Pakistan’s Supreme Court on Thursday, April 7, annulled the dissolution of the National Assembly and ordered it to vote on the motion of no confidence filed against Prime Minister Imran Khan. A victory for the Pakistani opposition that seems to overthrow the government leader. “The National Assembly remains in session”the court ruled, which ordered that it meet again on Saturday to put the motion to a vote.
“This decision has saved Pakistan and its constitution. It has increased the honor and dignity of the Court.”The leader of the opposition to the Assembly, Shahbaz Sharif, leader of the Muslim League of Pakistan (PML-N), responded, tipping to become prime minister if the censure motion is approved.

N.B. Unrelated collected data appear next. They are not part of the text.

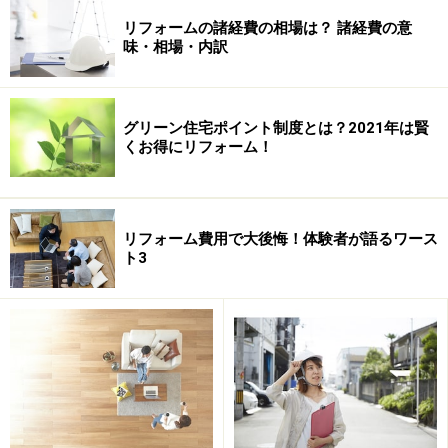
リフォームの諸経費の相場は？ 諸経費の意
営業担当者が優しそうで、真面目そうであっても、提案の
味・相場・内訳
内容や対応がいい加減でないか、しっかりと見極めましょ
う。
グリーン住宅ポイント制度とは？2021年は賢
くお得にリフォーム！
リフォーム費用で大後悔！体験者が語るワース
ト3
相変わらず悪質な営業展開をしているリフォーム業者の
話をよく聞きます。聞きなれない名前の業者だけでな
く、全国展開しているような業者でも、トラブルが多発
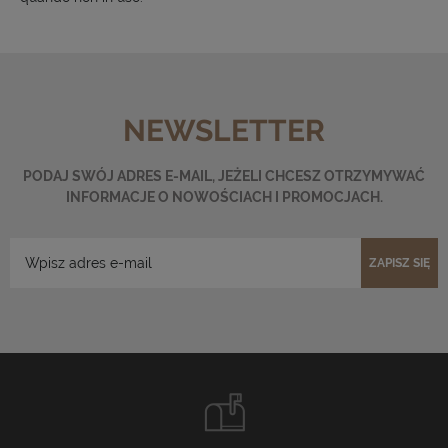
NEWSLETTER
PODAJ SWÓJ ADRES E-MAIL, JEŻELI CHCESZ OTRZYMYWAĆ
INFORMACJE O NOWOŚCIACH I PROMOCJACH.
ZAPISZ SIĘ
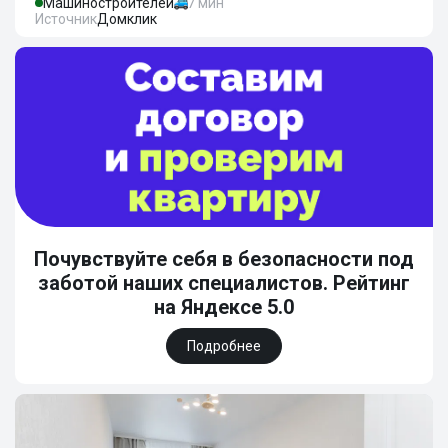
Машиностроителей
7 мин
Источник
Домклик
Почувствуйте себя в безопасности под
заботой наших специалистов. Рейтинг
на Яндексе 5.0
Подробнее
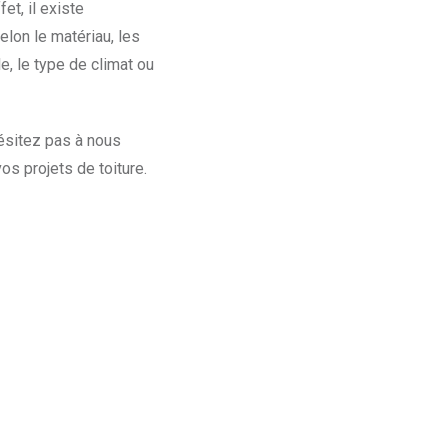
et, il existe
elon le matériau, les
le, le type de climat ou
’hésitez pas à nous
os projets de toiture.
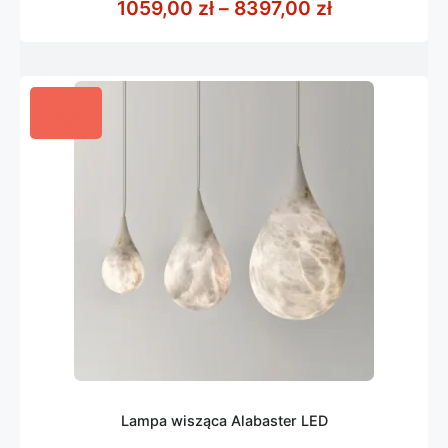
Zakres cen: 
1059,00
zł
–
8397,00
zł
5
Lampa wisząca Alabaster LED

The verdict was greeted with enthusiasm in Islamabad by opposition supporters, who filled the streets with car horns. A strong police presence could also be observed in the capital.
Maneuvers and Accusations
The country’s highest court has considered: “unconstitutional and without legal effect” the refusal of the Vice-President of the National Assembly, a close friend of Mr Khan, to put this motion to the vote on Sunday, which could have prevented the head of government from being overthrown.
The opposition had announced it had won enough votes to lose its parliamentary majority to Mr Khan, 69, a former cricketer who won the 2018 election. But she was surprised by the last-minute maneuver of the Vice-President of the Assembly, who had refused to vote on the motion on the grounds that it was unconstitutional, following a “foreign interference”†
Imran Khan had accused the United States several times in recent days of meddling in Pakistan’s internal affairs with the complicity of the opposition, whose treason he denounced. He accused Washington, who denied any involvement, of trying to get him out for refusing to align with US positions on Russia and China.
The head of government then obtained on Sunday from the President of the Republic, Arif Alvi, another of his allies, the dissolution of the Assembly, automatically triggering early parliamentary elections within 90 days.
A succession of political crises
There will therefore be no elections immediately after the Supreme Court ruling and Mr Khan now appears to have no chance of surviving the no-confidence vote.
Pakistan, a nuclear-armed Islamic republic of 220 million inhabitants, which turns 75 this year, is used to political crises.
No prime minister has ever served in office in this country, which has seen four successful military coups and at least as many coup attempts since independence in 1947, and spent more than three decades under a military regime.